So suppose we have a set of points $(x_1, y_1), \ldots, (x_n, y_n)$ and we want to find $\beta_0$, $\beta_1$ such that $y_i = \beta_1 x_i + \beta_0$ for each $i$, or in matrix notation $Y = X\bar \beta$, where $X$ is n-by-2 and has the $x_i$’s in its first column and $1$’s in its second. Well, unfortunately, this may not have a solution, since $Y$ may not lie in the span of the two columns of $X$. So let’s instead try to find another vector $Y’$ which is in the span of $X$ and is as close to $Y$ as possible.

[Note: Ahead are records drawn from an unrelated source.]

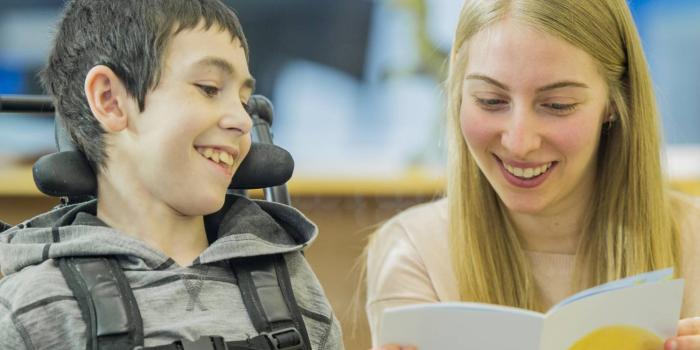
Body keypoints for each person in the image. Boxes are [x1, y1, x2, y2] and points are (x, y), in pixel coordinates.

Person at [0, 1, 343, 349]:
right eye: (209, 88)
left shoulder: (296, 292)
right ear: (111, 100)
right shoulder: (35, 312)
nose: (241, 120)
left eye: (243, 99)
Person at [366, 0, 700, 349]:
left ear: (614, 102)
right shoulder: (412, 251)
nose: (519, 142)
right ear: (459, 92)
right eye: (490, 100)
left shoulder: (693, 240)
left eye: (558, 105)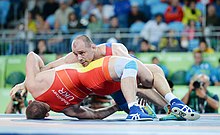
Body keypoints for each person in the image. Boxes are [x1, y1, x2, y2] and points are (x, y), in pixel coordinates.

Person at [40, 35, 199, 121]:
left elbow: (132, 67)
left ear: (93, 47)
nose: (79, 58)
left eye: (82, 53)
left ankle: (172, 105)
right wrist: (24, 84)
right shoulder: (75, 57)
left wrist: (144, 80)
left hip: (125, 85)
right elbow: (49, 66)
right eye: (76, 54)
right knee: (140, 81)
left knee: (150, 73)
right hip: (115, 92)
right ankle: (170, 104)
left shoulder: (115, 49)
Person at [11, 52, 199, 121]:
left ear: (47, 114)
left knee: (153, 71)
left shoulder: (66, 110)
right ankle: (163, 105)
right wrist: (27, 82)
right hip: (96, 76)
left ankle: (170, 106)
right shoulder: (36, 85)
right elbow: (32, 56)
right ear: (30, 102)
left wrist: (116, 107)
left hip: (101, 84)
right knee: (134, 75)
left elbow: (94, 115)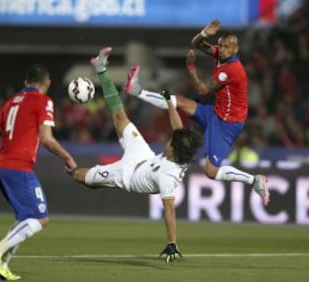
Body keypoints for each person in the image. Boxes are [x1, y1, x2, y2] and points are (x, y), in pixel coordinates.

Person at [67, 47, 203, 263]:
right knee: (120, 116)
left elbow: (169, 211)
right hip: (143, 157)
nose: (166, 142)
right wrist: (169, 102)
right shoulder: (177, 150)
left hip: (126, 175)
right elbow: (178, 129)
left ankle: (70, 169)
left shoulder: (168, 177)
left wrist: (172, 244)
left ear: (173, 150)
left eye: (169, 143)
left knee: (81, 177)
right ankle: (101, 68)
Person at [124, 19, 270, 206]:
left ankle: (255, 180)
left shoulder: (232, 69)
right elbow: (197, 44)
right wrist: (204, 34)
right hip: (218, 112)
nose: (223, 49)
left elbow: (201, 89)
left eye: (227, 47)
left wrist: (191, 68)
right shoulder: (221, 55)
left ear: (236, 49)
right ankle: (136, 91)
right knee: (181, 102)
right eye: (221, 45)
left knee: (211, 171)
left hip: (227, 123)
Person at [0, 64, 77, 280]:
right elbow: (47, 140)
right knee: (40, 218)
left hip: (2, 167)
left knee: (25, 218)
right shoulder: (43, 101)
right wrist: (67, 157)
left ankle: (1, 266)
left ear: (26, 82)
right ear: (47, 83)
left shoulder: (12, 101)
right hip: (18, 168)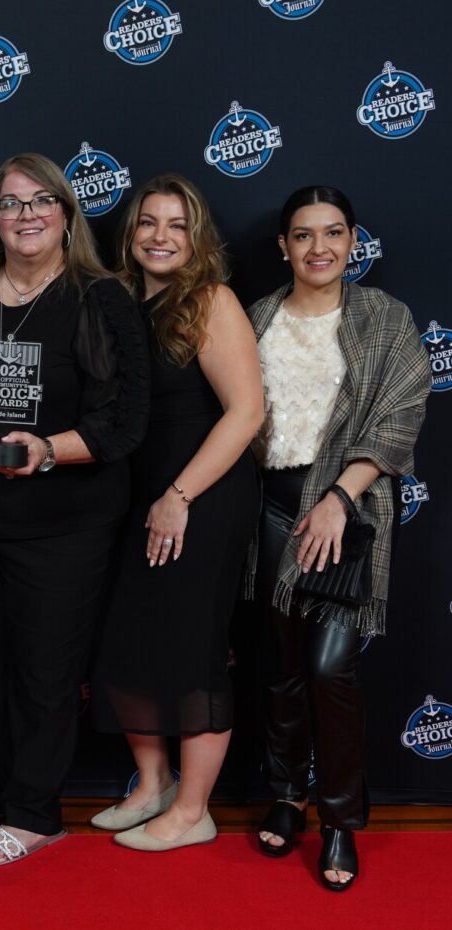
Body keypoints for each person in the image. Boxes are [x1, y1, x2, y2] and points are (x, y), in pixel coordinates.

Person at [0, 153, 149, 866]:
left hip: (69, 521)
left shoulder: (101, 298)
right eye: (10, 202)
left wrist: (50, 449)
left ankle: (35, 810)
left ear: (66, 214)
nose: (26, 214)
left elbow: (125, 421)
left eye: (42, 201)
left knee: (44, 670)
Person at [249, 186, 429, 890]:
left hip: (348, 515)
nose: (318, 248)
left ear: (354, 241)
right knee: (285, 668)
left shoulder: (385, 318)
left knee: (331, 670)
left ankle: (340, 822)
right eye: (303, 235)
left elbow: (400, 412)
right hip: (269, 509)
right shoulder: (259, 317)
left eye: (333, 234)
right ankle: (286, 796)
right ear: (285, 246)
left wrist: (337, 498)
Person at [89, 173, 263, 852]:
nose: (161, 237)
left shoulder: (211, 301)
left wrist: (179, 497)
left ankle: (194, 812)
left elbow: (247, 412)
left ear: (197, 239)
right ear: (130, 233)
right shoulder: (117, 300)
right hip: (137, 496)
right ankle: (153, 783)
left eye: (177, 225)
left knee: (190, 648)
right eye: (148, 223)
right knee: (127, 640)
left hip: (202, 496)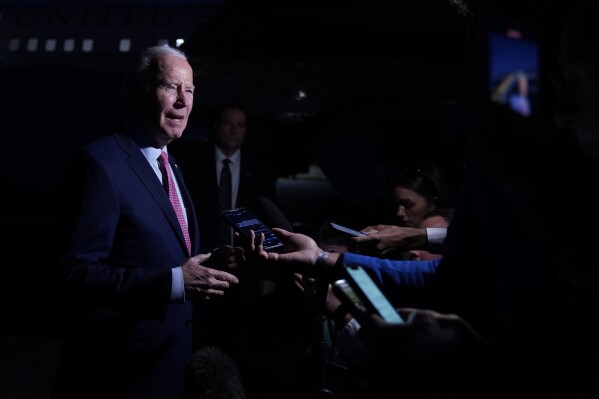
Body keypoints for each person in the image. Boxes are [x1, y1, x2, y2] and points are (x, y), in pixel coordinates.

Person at [50, 45, 242, 399]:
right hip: (118, 374)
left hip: (169, 364)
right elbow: (74, 272)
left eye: (191, 91)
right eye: (171, 87)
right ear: (139, 91)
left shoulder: (171, 164)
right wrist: (174, 283)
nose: (184, 102)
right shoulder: (100, 163)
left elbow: (165, 251)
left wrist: (213, 261)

This can clearly be found by projection. Let $v_1, v_2$ be the columns of X. Then we can uniquely write $Y = av_1 + bv_2 + u$, where $u$ is orthogonal to $v_1, v_2$. Thus, multiplying through by $X^T$, we see that $X^TY = aX^Tv_1 + bX^Tv_2 + 0$, since the rows of $X^T$ are perpendicular to $u$. This can now be rewritten as $X^TY = X^T X \begin{pmatrix} a \\ b \end{pmatrix}$. So we have $\begin{pmatrix} a \\ b \end{pmatrix} = (X^TX)^{-1}X^TY$. But by definition $a$ and $b$ are the coordinates of the projection of $Y$ onto the columns of $X$. So we’ve found $\bar \beta$ – assuming that $X^TX$ is invertible!

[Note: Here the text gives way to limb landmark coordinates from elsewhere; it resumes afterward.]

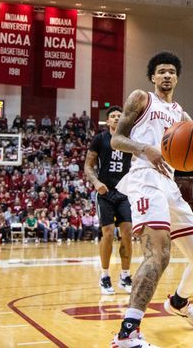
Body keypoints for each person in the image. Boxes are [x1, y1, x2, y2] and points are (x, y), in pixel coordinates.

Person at [110, 52, 193, 348]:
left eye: (171, 72)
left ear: (177, 78)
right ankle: (127, 333)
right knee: (159, 255)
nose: (166, 76)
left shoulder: (181, 115)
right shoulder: (141, 99)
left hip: (170, 186)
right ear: (153, 77)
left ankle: (179, 301)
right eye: (161, 71)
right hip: (145, 179)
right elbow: (116, 139)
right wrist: (143, 149)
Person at [85, 105, 134, 295]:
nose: (115, 118)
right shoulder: (100, 139)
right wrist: (96, 182)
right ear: (108, 121)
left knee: (128, 233)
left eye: (118, 116)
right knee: (107, 233)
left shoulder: (129, 140)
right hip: (105, 192)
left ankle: (125, 275)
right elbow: (88, 166)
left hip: (124, 193)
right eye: (112, 116)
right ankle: (105, 276)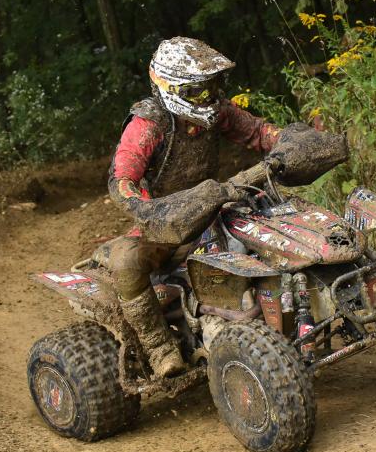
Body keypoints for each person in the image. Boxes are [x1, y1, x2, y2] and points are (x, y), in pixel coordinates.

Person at [105, 37, 282, 378]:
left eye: (214, 87)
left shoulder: (217, 112)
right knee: (126, 262)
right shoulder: (149, 125)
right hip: (167, 223)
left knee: (272, 212)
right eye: (200, 91)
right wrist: (149, 210)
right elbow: (122, 178)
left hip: (215, 206)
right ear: (171, 89)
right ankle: (159, 348)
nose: (210, 98)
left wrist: (289, 142)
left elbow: (259, 132)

If $X^TX$ is not invertible, we can find some vector $v$ with $X^TXv = 0$. But then $X^Tu = 0$, where $u = Xv$. Each entry in the vector $X^Tu$ is the dot product of a column of $X$ with $u$. As these are all 0, it follows that $u$ is perpendicular to all of $X$’s columns. But $u = Xv$ is also a linear combination of $X$’s columns, so it must be 0, so there is some linear dependence between the columns of $X$. Therefore, if the columns of $X$ are linearly independent, then $X^TX$ is invertible and the above argument gives us $\bar \beta = (X^TX)^{-1}X^TY$.
$Y’ = X\bar\beta$ being the closest vector to $Y$ in the column space of $X$ means we’ve minimized $\|Y – X\beta\|$, hence minimized $\|Y – X\beta\|^2 = (Y – X\beta)^T(Y – X\beta)$. This expands out to $f(\beta) = Y^TY – \beta^TX^TY – Y^TX\beta + \beta^T(X^TX)\beta$. Taking the matrix derivative of $f$ and setting it equal to $0$ will also let us find $\beta = (X^TX)^{-1}X^TY$.
The same logic obviously applies if we have more than one predictor variable, in which case the matrix $X$ will have more than two columns and $\beta$ has more than two rows. Also, we get $\beta = (X^TWX)^{-1}X^TWY$ via the above differentiation argument if $W$ represents a diagonal matrix of weights.